Common methods for drug surveillance are national spontaneous reporting systems (pharmacovigilance databases) to detect rare but severe ADRs and retrospective case–control studies or prospective cohort studies to detect more common ADRs.7 On the basis of published epidemiologic evidence, the estimated excess mortality (most frequently caused by upper gastrointestinal complications) associated with the short-term use of nonopioids was 592 per 100 million for diclofenac, 20 per 100 million for acetaminophen and 25 per 100 million for metamizole.8 A rare, but severe, serious ADR associated with metamizole is agranulocytosis. Recent studies have shown that, over the last few years, the number of cases reported annually increased proportionally with metamizole sales figures and the calculated incidence was 0.16 to 1.63 cases per million person-days of use.9–119–119–11 In World Health Organisation (WHO) and Swiss spontaneous safety reports, the lowest numbers were reported for the age group 0 to 9 years, but no data regarding age-specific use of metamizole are available. Therefore, it cannot be concluded that agranulocytosis occurs less frequently in children.9 In case reports, agranulocytosis was described in three children aged 4, 9 and 17 years after multiple metamizole doses for treatment of fever. All of the patients recovered after administration of steroids and haematopoietic growth factor.12–1412–1412–14 Reports of children with agranulocytosis after single-dose metamizole for postoperative analgesia are lacking. In a Cochrane meta-analysis reviewing the use of metamizole for acute postoperative pain in adults, no serious events or adverse event withdrawals were reported.15 In this study, we found no clinical courses suggestive of agranulocytosis, but several limitations of this prospective cohort study are apparent: the sample size was too small to detect agranulocytosis; follow-up was too short; and blood cell counts were not routinely performed.

Other more common ADRs of metamizole are haemodynamic, anaphylactic or respiratory reactions. Surprisingly, HR and MAP remained stable during metamizole infusion in this study and the numbers of patients with MAP increases and decreases were comparable. Linear regression analysis showed no significant correlation between metamizole dose or infusion rate and change in MAP. The haemodynamic changes found, therefore, are probably not caused by the metamizole infusion alone but also by other factors associated with the patient's condition, anaesthesia or surgery. A hospital drug monitoring study from Switzerland included a large cohort of adult patients having a metamizole infusion and found that only 0.34% had a significant fall in SBP.16 Other studies with critically ill adult patients showed a more frequent reduction of arterial blood pressure after treatment of fever using metamizole, paracetamol or dexketoprofen, but it was unclear whether this was a drug reaction or a consequence of the decrease in body temperature.17,1817,18 Even though the current study showed that the haemodynamics of children undergoing elective surgery were remarkably stable during intravenous metamizole administration, a cautious approach should be used. This should include a careful correction of possible fluid deficits before metamizole infusion, the use of slow infusion rates and close blood pressure monitoring as per the recommendations in the product's summary of product characteristics (SPC). Skin reactions were reported in 0.3% of the cases, but intradermal allergy tests were not performed and, therefore, the causality was not proven.19 Respiratory reactions with a close temporal relation to the metamizole administration were not reported, but a study with adult patients showed that bronchospasm after metamizole is more frequent in patients with metamizole intolerance and bronchial asthma.20 Studies with children are lacking and in the small number of children with asthma included in this study, there were no reports of skin reactions or bronchospasm. Nevertheless, it is recommended in the SPC to avoid metamizole in patients with bronchial asthma.

* **Explore the material**:
1: According to the passage on metamizole safety, what share of adult patients in the Swiss hospital drug monitoring study had a significant fall in SBP?
2: Continue the passage on metamizole safety in children, starting after its final sentence.

* **Data**:
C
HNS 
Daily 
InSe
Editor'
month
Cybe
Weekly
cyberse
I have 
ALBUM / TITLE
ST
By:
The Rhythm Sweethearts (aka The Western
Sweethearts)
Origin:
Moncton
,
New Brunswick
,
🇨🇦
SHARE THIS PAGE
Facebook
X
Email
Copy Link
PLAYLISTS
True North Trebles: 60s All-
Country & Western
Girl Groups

...

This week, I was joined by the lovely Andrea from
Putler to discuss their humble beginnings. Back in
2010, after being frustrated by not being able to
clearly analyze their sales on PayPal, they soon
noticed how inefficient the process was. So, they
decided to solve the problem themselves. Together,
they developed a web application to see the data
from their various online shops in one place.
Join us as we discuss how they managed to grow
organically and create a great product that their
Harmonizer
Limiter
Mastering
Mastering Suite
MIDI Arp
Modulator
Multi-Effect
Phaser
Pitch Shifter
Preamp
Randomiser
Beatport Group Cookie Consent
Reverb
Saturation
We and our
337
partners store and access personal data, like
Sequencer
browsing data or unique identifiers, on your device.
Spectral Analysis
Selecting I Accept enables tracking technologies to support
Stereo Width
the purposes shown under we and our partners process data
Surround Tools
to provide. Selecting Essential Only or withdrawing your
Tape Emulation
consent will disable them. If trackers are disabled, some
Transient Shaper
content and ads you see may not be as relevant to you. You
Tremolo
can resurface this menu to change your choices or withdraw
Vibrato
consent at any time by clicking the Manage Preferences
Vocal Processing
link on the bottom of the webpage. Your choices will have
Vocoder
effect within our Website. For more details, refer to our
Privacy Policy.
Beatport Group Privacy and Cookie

* **Responses to the exercise**:
1: Only 0.34% of them had a significant fall in SBP.

2:
The low pain scores in the recovery room indicate the high efficacy of a multimodal analgesic strategy with metamizole as a nonopioid agent. Metamizole was used most frequently in patients undergoing ear, nose and throat, abdominal and urological surgery. Studies in children and adults showed that the concomitant administration of metamizole reduced the postoperative opioid consumption with a low incidence of adverse effects.21,2221,22 According to a Cochrane meta-analysis reviewing the use of a single dose of metamizole for acute postoperative pain in adults, a 500 mg oral dose of metamizole had similar efficacy as ibuprofen 400 mg and a 2.5 g intravenous metamizole dose was equivalent to 100 mg intravenous tramadol (in terms of providing at least 50% pain relief).15 In a study with children undergoing lower abdominal surgery, rescue analgesia was needed less frequently after metamizole when compared with placebo.23

In recently published recommendations and reviews on perioperative pain management, metamizole was considered as first-line treatment in the perioperative period because of an excellent balance between efficacy and adverse effects and it was suggested, that according to the current state of knowledge, the rare but severe ADR of agranulocytosis does not justify a general rejection of the use of metamizole for short-term perioperative administration in children.5,24,255,24,255,24,25 Other authors stated that metamizole should be prescribed conservatively after weighing the potential risk of myelotoxicity against the adverse effects of possible alternatives.8–108–108–10

In conclusion, single intravenous doses of metamizole used for prevention or treatment of postoperative pain were well tolerated in more than 1000 children aged up to 6 years. The probability of serious ADRs (haemodynamic, anaphylactic or respiratory reactions) is lower than 0.3%. The sample size and follow-up was not sufficient to detect episodes of agranulocytosis.

Acknowledgements related to this article

Assistance with the study: none.

Financial support and sponsorship: none.

Conflicts of interest: none.

Presentation: none.

References

1. Rogosch T, Sinning C, Podlewski A, et al. Novel bioactive metabolites of dipyrone (metamizole). Bioorg Med Chem 2012; 20:101–107.
2. Gladtke E. Use of antipyretic analgesics in the pediatric patient. Am J Med 1983; 75:121–126.
3. Alves DP, Duarte IDG. Involvement of ATP-sensitive K+ channels in the peripheral antinoticeptive effect induced by dipyrone. Eur J Pharmacol 2002; 444:47–52.
4. Rakow H, Finke W, Mutze K, et al. Recommendations for postoperative pain therapy in children. Anästh Intensivmed 2007; 48:99–103.
5. Messerer B, Grögl G, Stromer W, Jaksch W. Pediatric perioperative systemic pain therapy: Austrian interdisciplinary recommendations on pediatric perioperative pain management. Schmerz 2014; 28:43–64.
6. Büttner W, Finke W, Hilleke M, et al. Development of an observational scale for assessment of postoperative pain in infants. Anaesthesiol Intensivmed Notfallmed Schmerzther 1998; 33:353–361.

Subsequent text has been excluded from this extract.